(Available data Opens)
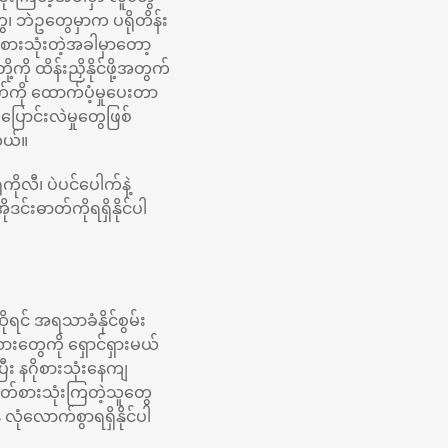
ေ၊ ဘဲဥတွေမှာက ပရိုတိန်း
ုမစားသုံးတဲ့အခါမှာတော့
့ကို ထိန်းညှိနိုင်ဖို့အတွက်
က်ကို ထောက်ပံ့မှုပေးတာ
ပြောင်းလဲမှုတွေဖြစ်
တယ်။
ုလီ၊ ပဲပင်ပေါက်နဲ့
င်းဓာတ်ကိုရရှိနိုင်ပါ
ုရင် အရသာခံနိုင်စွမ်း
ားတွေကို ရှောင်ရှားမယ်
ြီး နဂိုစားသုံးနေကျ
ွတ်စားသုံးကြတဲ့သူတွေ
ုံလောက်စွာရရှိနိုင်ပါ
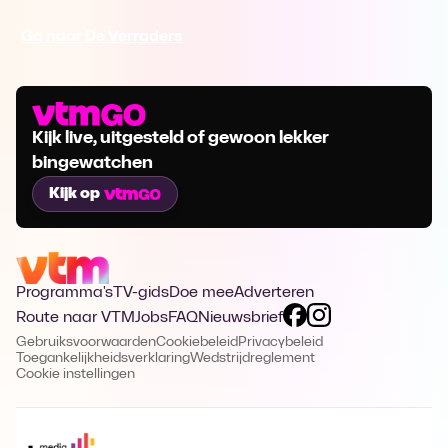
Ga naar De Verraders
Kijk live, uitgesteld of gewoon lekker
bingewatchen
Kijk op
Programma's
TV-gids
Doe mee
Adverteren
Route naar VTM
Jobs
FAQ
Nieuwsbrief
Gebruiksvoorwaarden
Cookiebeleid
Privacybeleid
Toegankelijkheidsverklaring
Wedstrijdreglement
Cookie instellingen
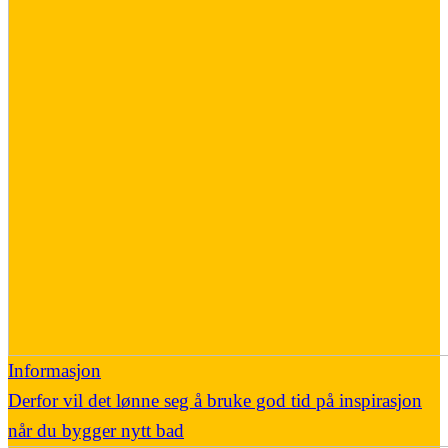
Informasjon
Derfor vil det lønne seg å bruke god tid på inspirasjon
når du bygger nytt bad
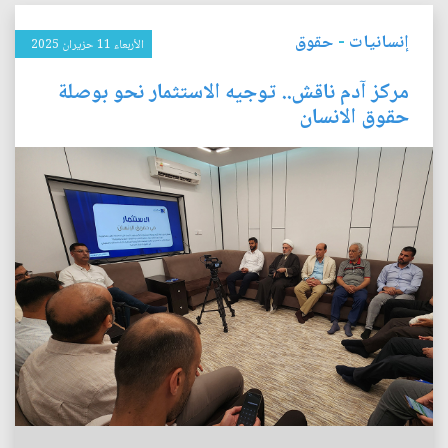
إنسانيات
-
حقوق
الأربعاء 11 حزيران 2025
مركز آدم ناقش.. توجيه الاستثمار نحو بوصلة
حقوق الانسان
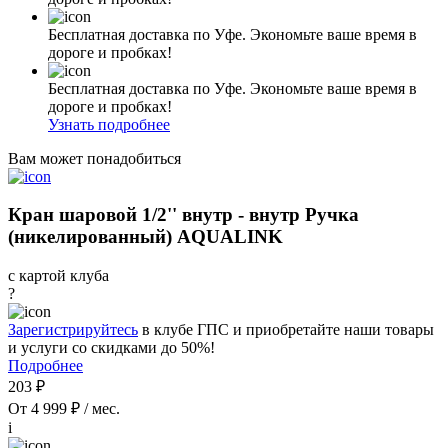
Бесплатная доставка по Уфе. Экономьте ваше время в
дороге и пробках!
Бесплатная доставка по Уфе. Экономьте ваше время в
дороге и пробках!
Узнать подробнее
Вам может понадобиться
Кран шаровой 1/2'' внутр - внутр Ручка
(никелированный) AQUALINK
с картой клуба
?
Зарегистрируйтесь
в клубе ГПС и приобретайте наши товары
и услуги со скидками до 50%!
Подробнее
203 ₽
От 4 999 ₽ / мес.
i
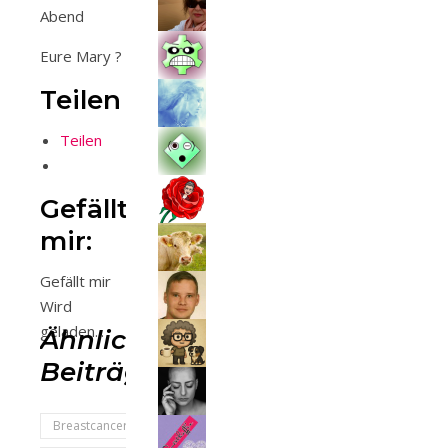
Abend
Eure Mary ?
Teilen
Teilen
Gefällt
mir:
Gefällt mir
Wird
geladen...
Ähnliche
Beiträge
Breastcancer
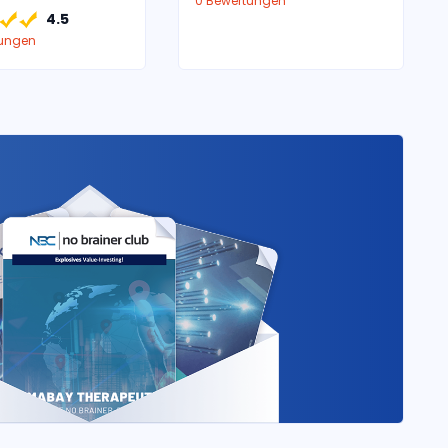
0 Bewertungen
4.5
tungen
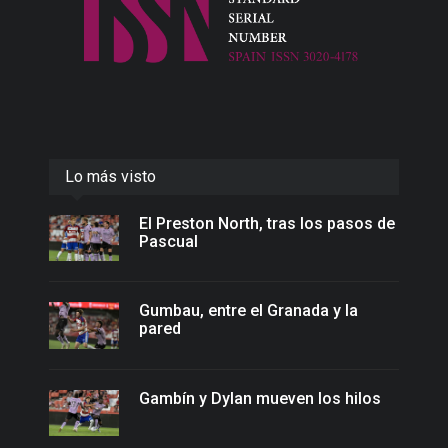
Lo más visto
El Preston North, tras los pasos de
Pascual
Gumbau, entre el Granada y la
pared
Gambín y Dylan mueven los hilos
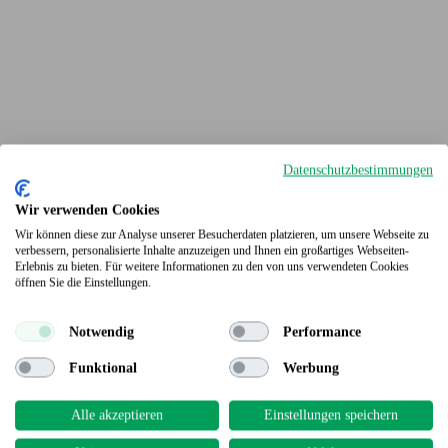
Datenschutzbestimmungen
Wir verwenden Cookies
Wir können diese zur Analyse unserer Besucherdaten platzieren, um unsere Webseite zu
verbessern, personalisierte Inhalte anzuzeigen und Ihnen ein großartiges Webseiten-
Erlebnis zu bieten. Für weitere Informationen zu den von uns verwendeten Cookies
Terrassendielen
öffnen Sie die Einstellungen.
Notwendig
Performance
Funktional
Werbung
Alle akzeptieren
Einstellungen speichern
(Available data Closes)
**Instructions to follow**
A word-for-word repetition of the data above, without pictures, is the expected answer.

**Expected answer**
ေ၊ ဘဲဥတွေမှာက ပရိုတိန်း
ုမစားသုံးတဲ့အခါမှာတော့
့ကို ထိန်းညှိနိုင်ဖို့အတွက်
က်ကို ထောက်ပံ့မှုပေးတာ
ပြောင်းလဲမှုတွေဖြစ်
တယ်။
ုလီ၊ ပဲပင်ပေါက်နဲ့
င်းဓာတ်ကိုရရှိနိုင်ပါ
ုရင် အရသာခံနိုင်စွမ်း
ားတွေကို ရှောင်ရှားမယ်
ြီး နဂိုစားသုံးနေကျ
ွတ်စားသုံးကြတဲ့သူတွေ
ုံလောက်စွာရရှိနိုင်ပါ
Ga naar De Verraders
Kijk live, uitgesteld of gewoon lekker
bingewatchen
Kijk op
Programma's
TV-gids
Doe mee
Adverteren
Route naar VTM
Jobs
FAQ
Nieuwsbrief
Gebruiksvoorwaarden
Cookiebeleid
Privacybeleid
Toegankelijkheidsverklaring
Wedstrijdreglement
Cookie instellingen
Informasjon
Derfor vil det lønne seg å bruke god tid på inspirasjon
når du bygger nytt bad
إنسانيات
-
حقوق
الأربعاء 11 حزيران 2025
مركز آدم ناقش.. توجيه الاستثمار نحو بوصلة
حقوق الانسان
Бесплатная доставка по Уфе. Экономьте ваше время в
дороге и пробках!
Бесплатная доставка по Уфе. Экономьте ваше время в
дороге и пробках!
Узнать подробнее
Вам может понадобиться
Кран шаровой 1/2'' внутр - внутр Ручка
(никелированный) AQUALINK
с картой клуба
?
Зарегистрируйтесь
в клубе ГПС и приобретайте наши товары
и услуги со скидками до 50%!
Подробнее
203 ₽
От 4 999 ₽ / мес.
i
Abend
Eure Mary ?
Teilen
Teilen
Gefällt
mir:
Gefällt mir
Wird
geladen...
Ähnliche
Beiträge
Breastcancer
0 Bewertungen
4.5
tungen
Lo más visto
El Preston North, tras los pasos de
Pascual
Gumbau, entre el Granada y la
pared
Gambín y Dylan mueven los hilos
Datenschutzbestimmungen
Wir verwenden Cookies
Wir können diese zur Analyse unserer Besucherdaten platzieren, um unsere Webseite zu
verbessern, personalisierte Inhalte anzuzeigen und Ihnen ein großartiges Webseiten-
Erlebnis zu bieten. Für weitere Informationen zu den von uns verwendeten Cookies
Terrassendielen
öffnen Sie die Einstellungen.
Notwendig
Performance
Funktional
Werbung
Alle akzeptieren
Einstellungen speichern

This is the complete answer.